Ghostwritten is a globe-spanning novel with ten main characters who are connected by some very strange coincidences. Things start with a gas attack in Tokyo, but over the next four hundred pages things take some very strange turns. If you want a novel that’s unpredictable and varied, this is it.

As always, Mitchell’s writing is just plain gorgeous. He could describe a man waiting in line at the post-office and I’d be hooked. His sentences are funny and expressive with light and easy rhythm. Observations which other writers could make sound trite never come across as simple because of their place in such an unusual narrative and thanks to his flair on a sentence by sentence level.

“We drift, often on a whim, searching for something to search for.”

The sections in Asia often have mythical and spiritual touches, contrasting with the more sci-fi and conspiracy influenced Western stories, which move across St Petersburg, London, and New York. You will be left wondering what the fuck is going on. I mean this in a good way.I can’t talk about many of the locations’ veracity here, but as per usual Mitchell represents modern England more authentically than any other modern novelist I’ve read (barring maybe Zadie Smith). This let me feel in safe hands when I was placed in cultures I’m not familiar with. Ghostwritten’s cities and villages ooze authenticity. The ten narrators feel real, with distinct motivations and personal ticks; a yearning for a secure place in the world connects them all, but their unique perspectives never come across as contrived. A teenager in Tokyo, for example, observes how cultures other than his own have changed his way of thinking:

“Then one of them asked why Japanese kids try to ape American kids? The clothes, the rap music, the skateboards, the hair. I wanted to say that it’s not America they’re aping, it’s the Japan of their parents that they’re rejecting. And since there’s no home-grown counter culture, they just take hold of the nearest one to hand, which happens to be American. But it’s not American culture exploiting us. It’s us exploiting it.”
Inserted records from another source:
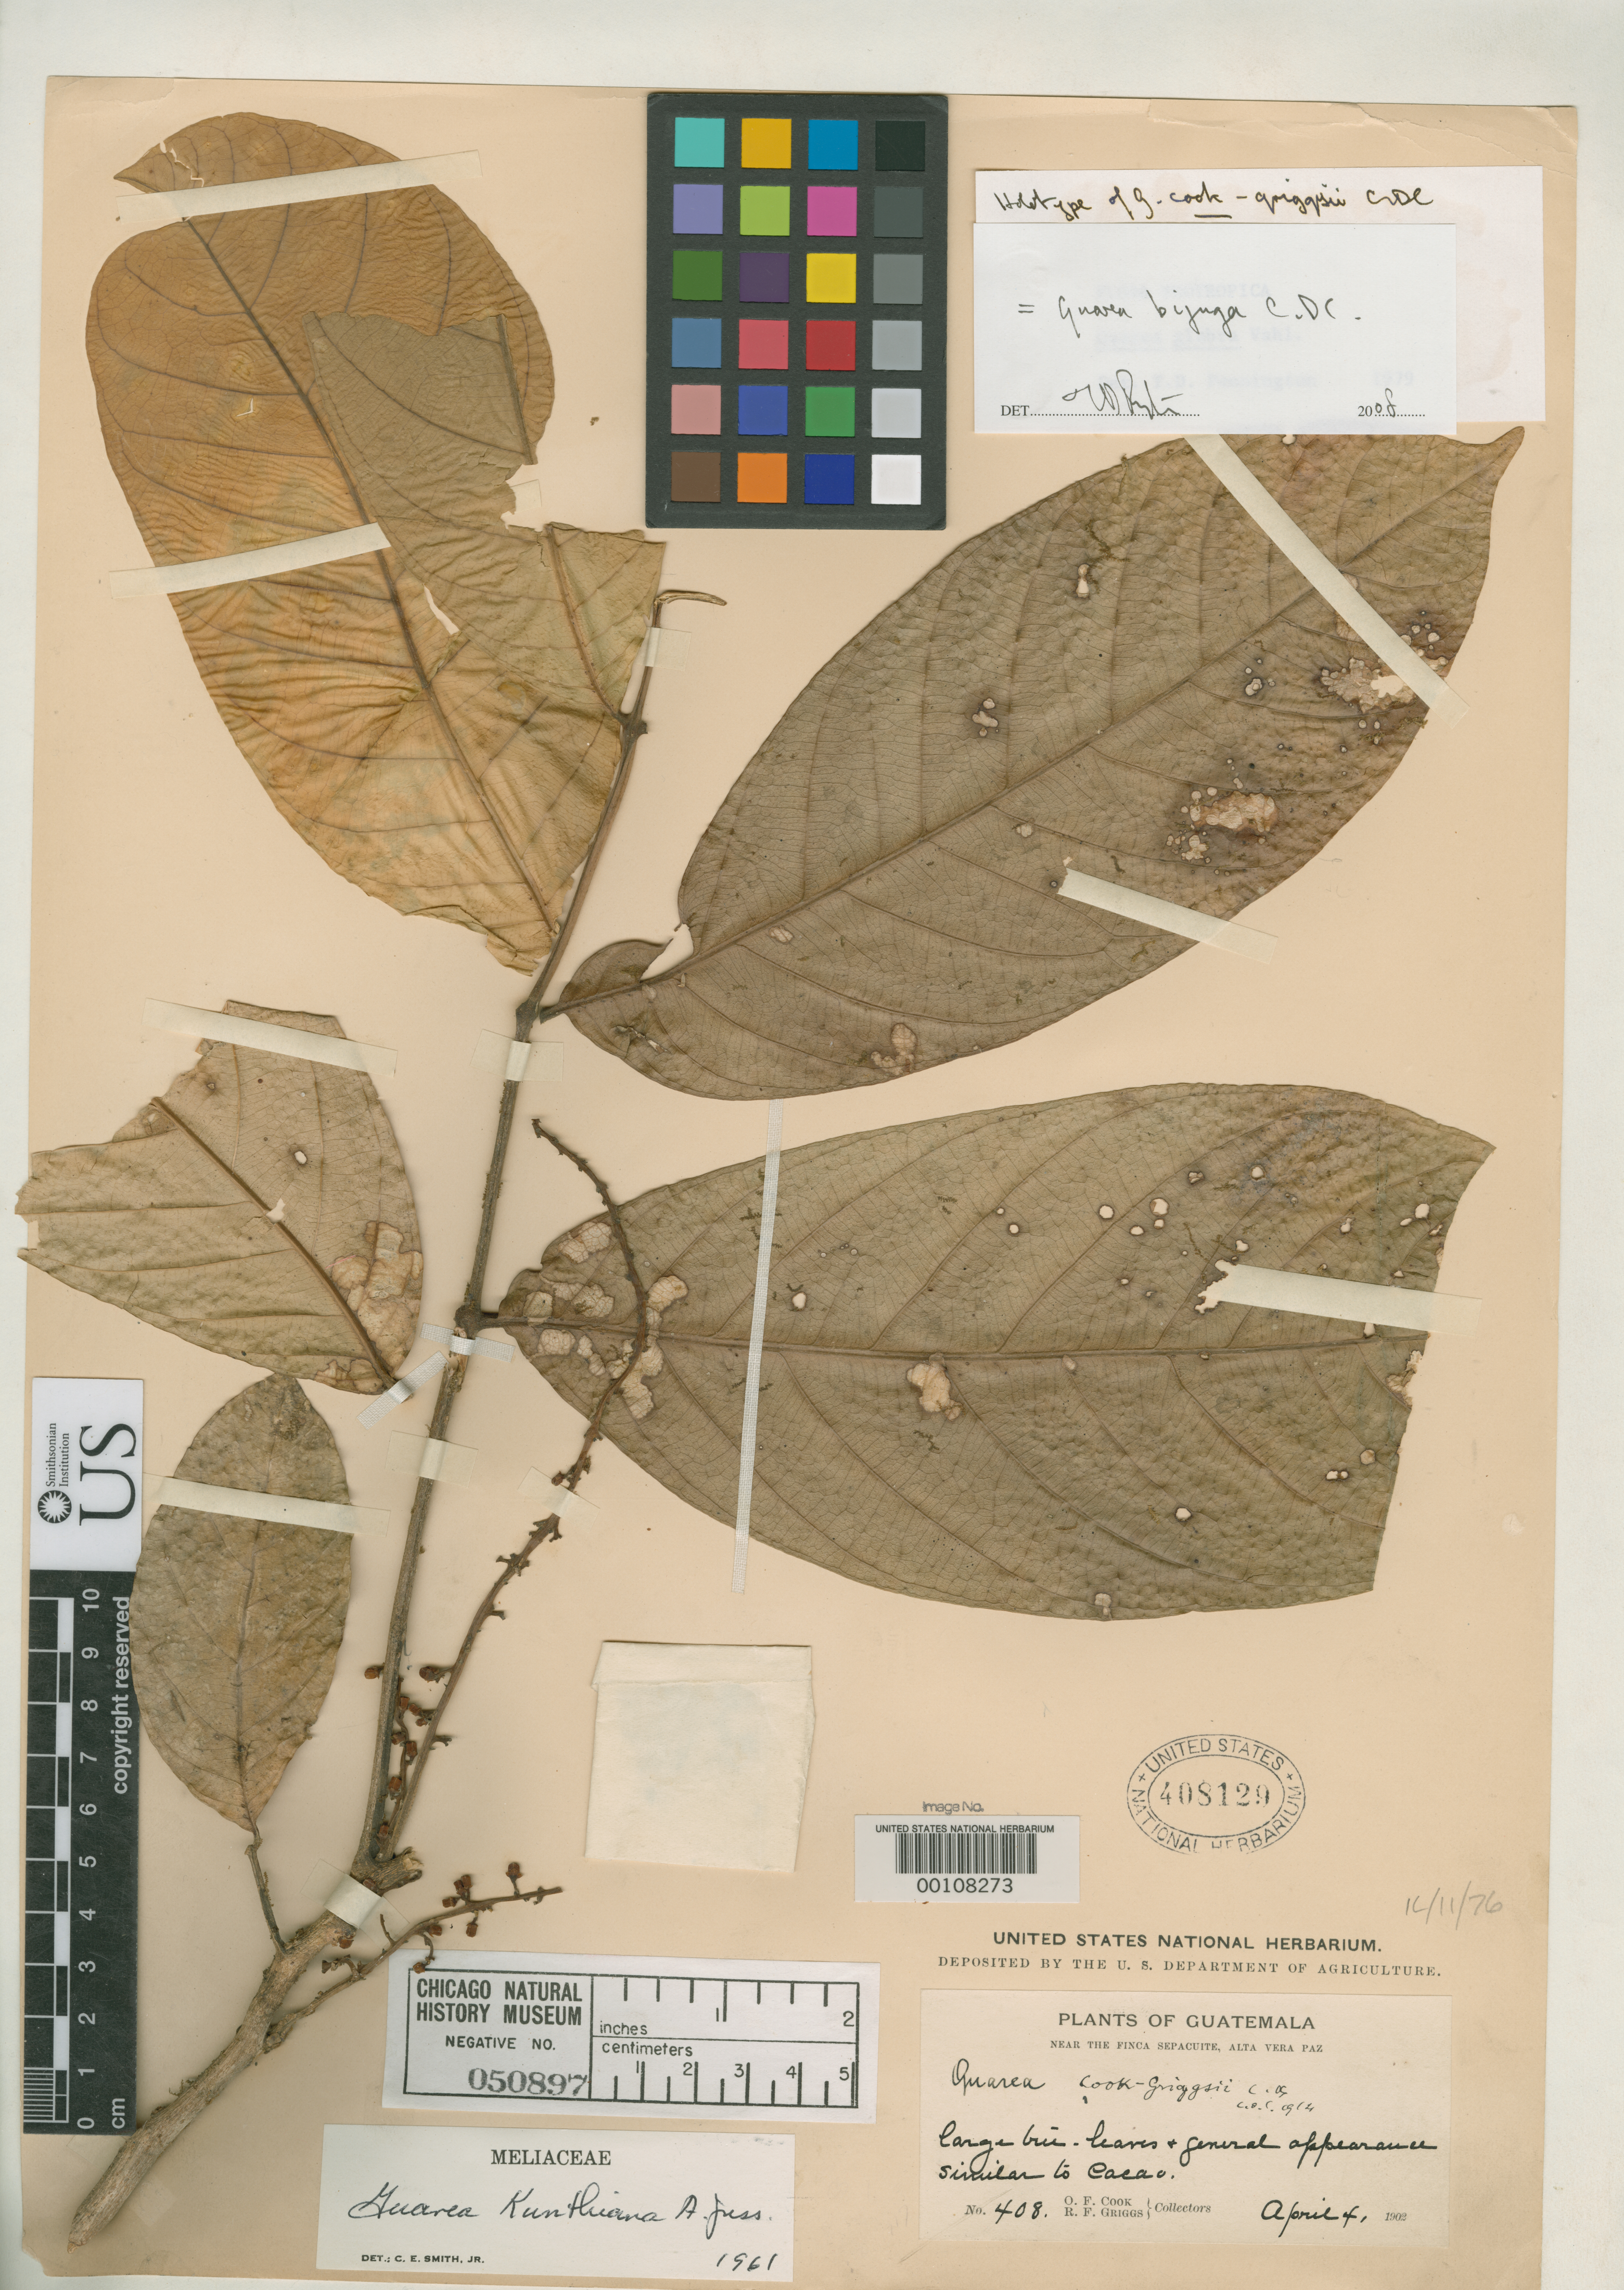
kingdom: Plantae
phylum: Tracheophyta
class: Magnoliopsida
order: Sapindales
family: Meliaceae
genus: Guarea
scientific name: Guarea cook-griggsii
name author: C. DC.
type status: Holotype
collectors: O. F. Cook & R. F. Griggs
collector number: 408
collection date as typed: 04 Apr 1902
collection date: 1902-04-04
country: Guatemala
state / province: Alta Verapaz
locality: Near the Finca Sepacuite.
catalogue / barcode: US 408129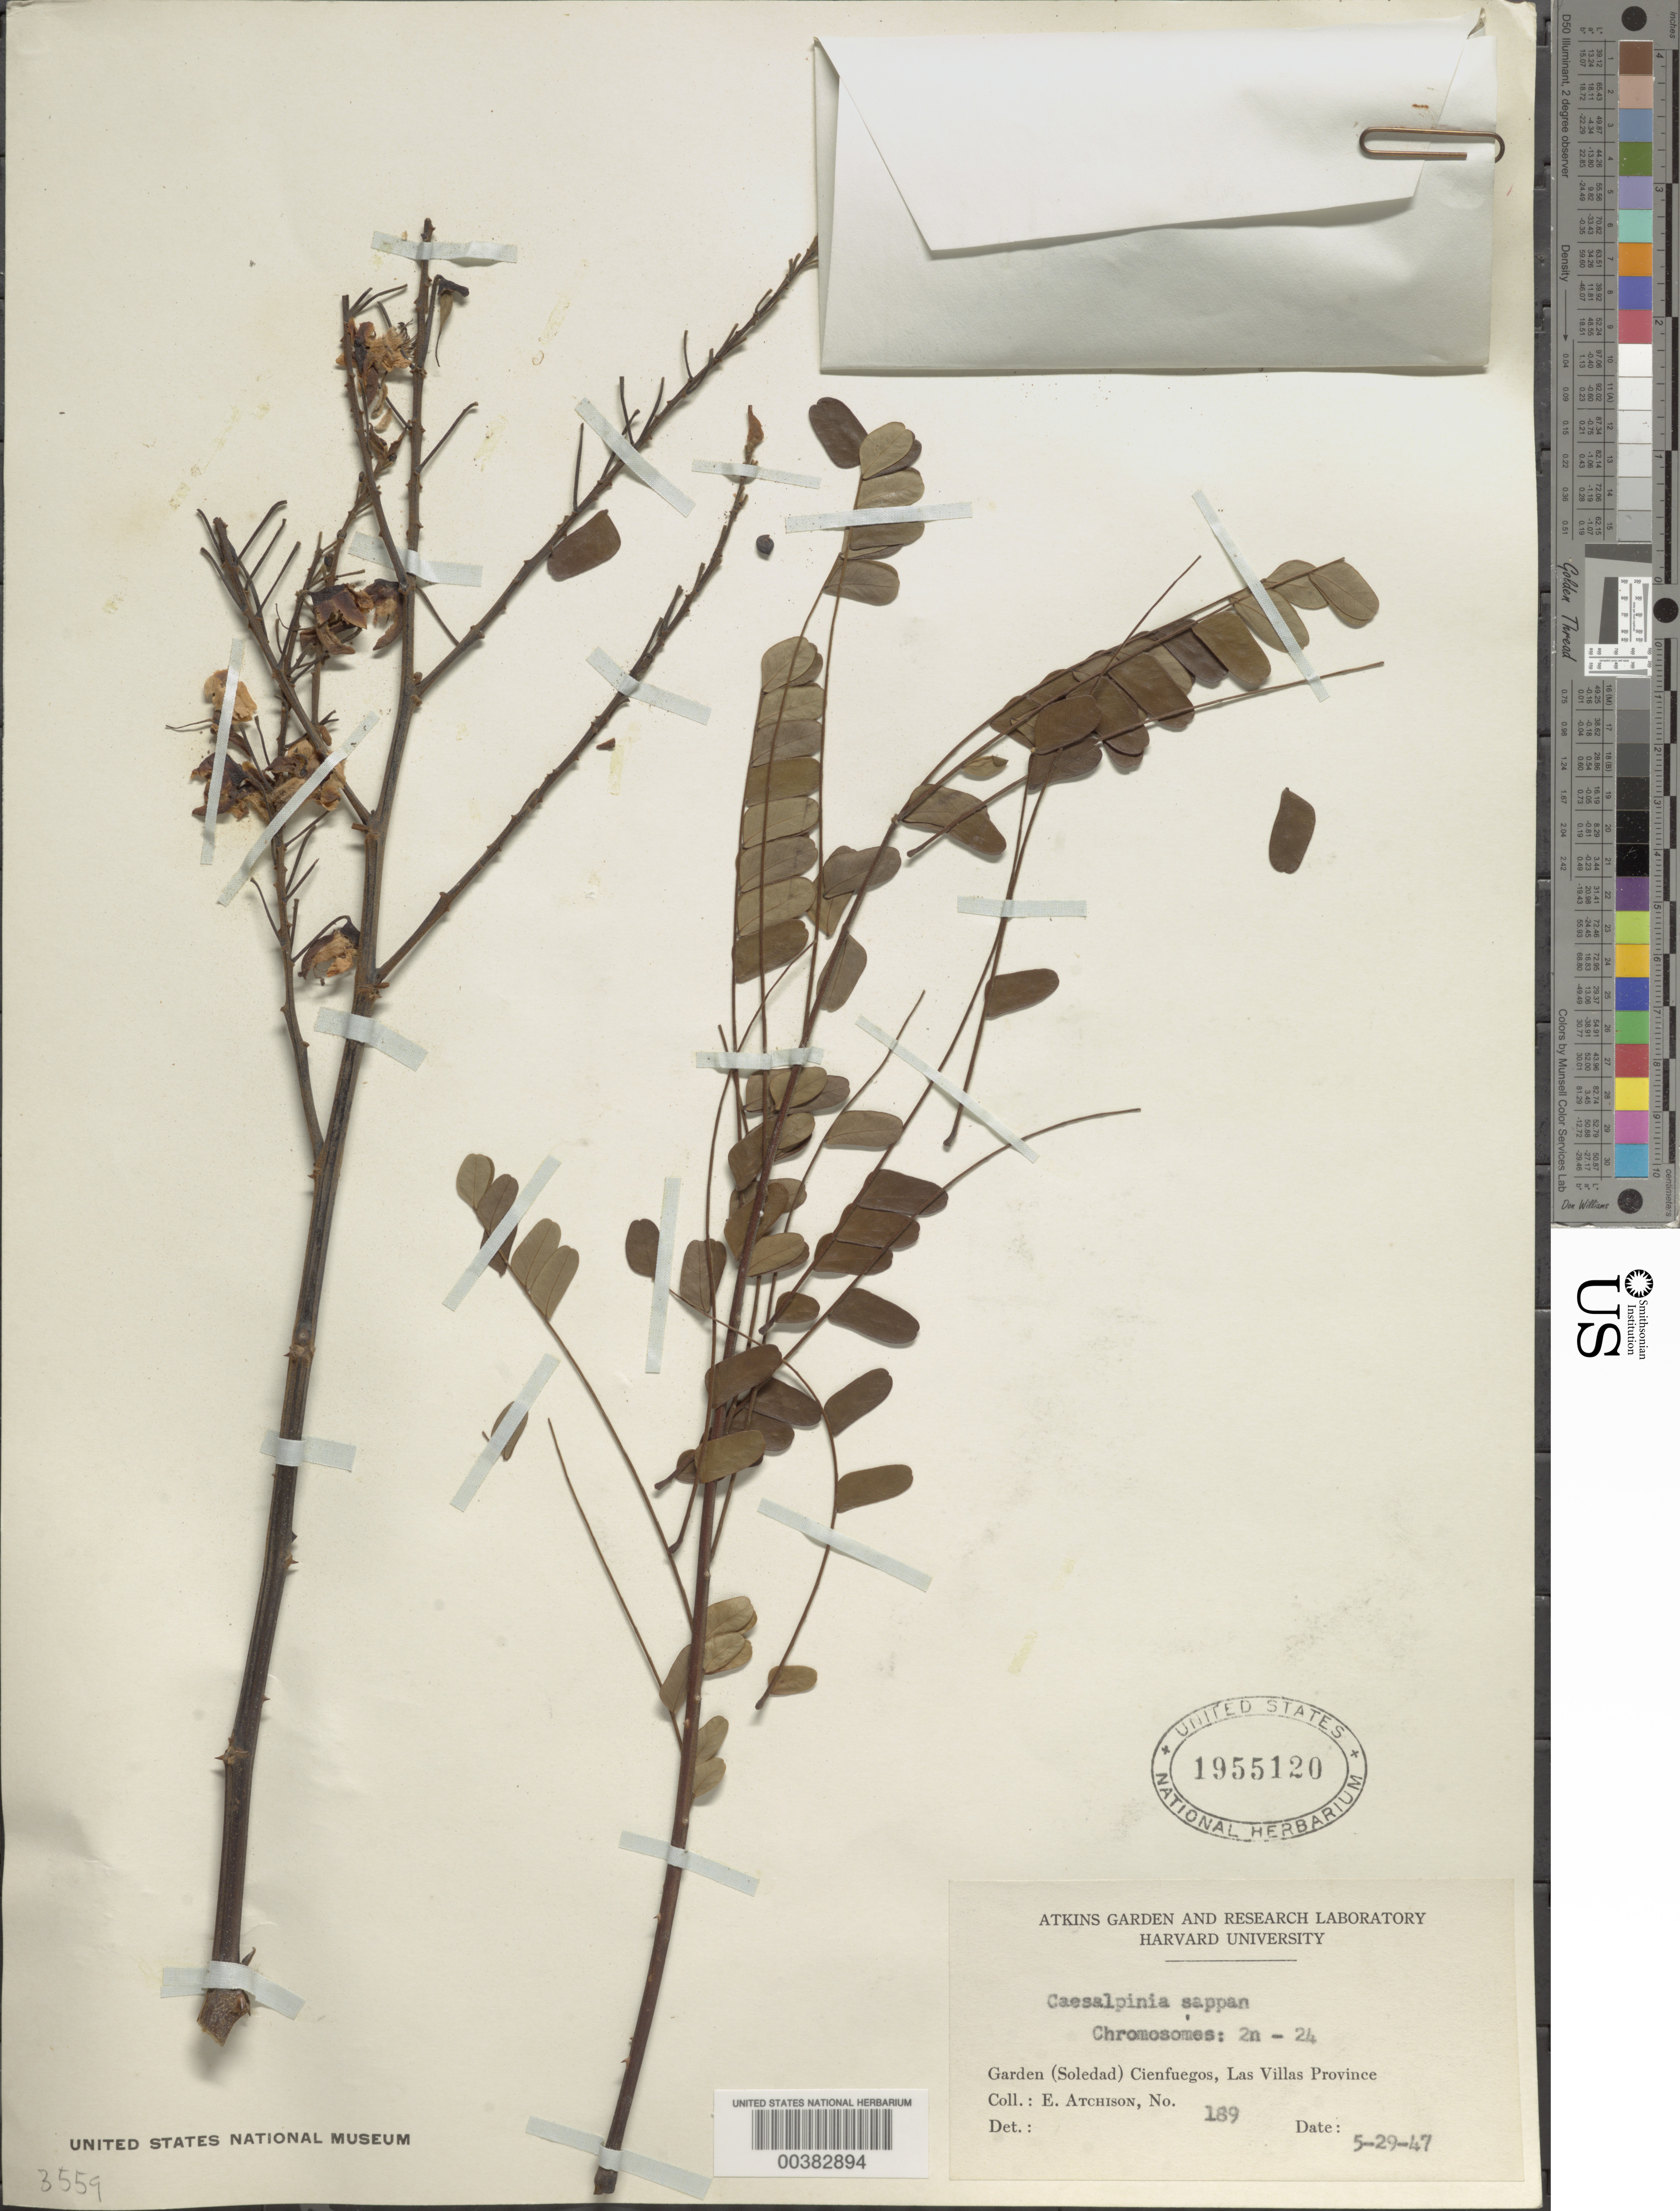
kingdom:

Some of the most fascinating stuff takes place in Mongolia, where an incorporeal being of some sort is floating from host to host, struggling to understand where it came from. That such a strange idea works so easily is a testament to the way Mitchell can, when he is careful, take you in directions you had never thought of while still satisfying traditional story needs.

Stories slide from realistic to fantastical on a whim, with Mitchell disregarding traditional notions of genre. Despite the disjointed tone and themes, things stay feeling grounded even when events are plain impossible.

Unfortunately, while the final quarter is still powerful on a moment-to-moment level, there are simply too many disparate threads for the novel to satisfyingly tie everything together. Unlike Cloud Atlas, which felt like a very cohesive whole, all the sections of Ghostwritten felt more like fascinating short stories which happened to have connections with each other, rather than as different parts of a cohesive whole. The world-ending plotline felt tacked on to let things end with a bang and add a sense of grandeur instead of giving thematic weight. None of this is helped by Mo Muntervary getting introduced near the end. She has a vital story when it comes to the overarching narrative, but is also the least convincing character. Her chapter came across as an excuse for Mitchell to talk in physics metaphors and exposition in a hasty attempt to set up the finale.

I’m still glad I read this though. Ghostwritten is an imperfect gem, with fascinating character work and prose. It’s just a shame it never quite blends together as a full novel.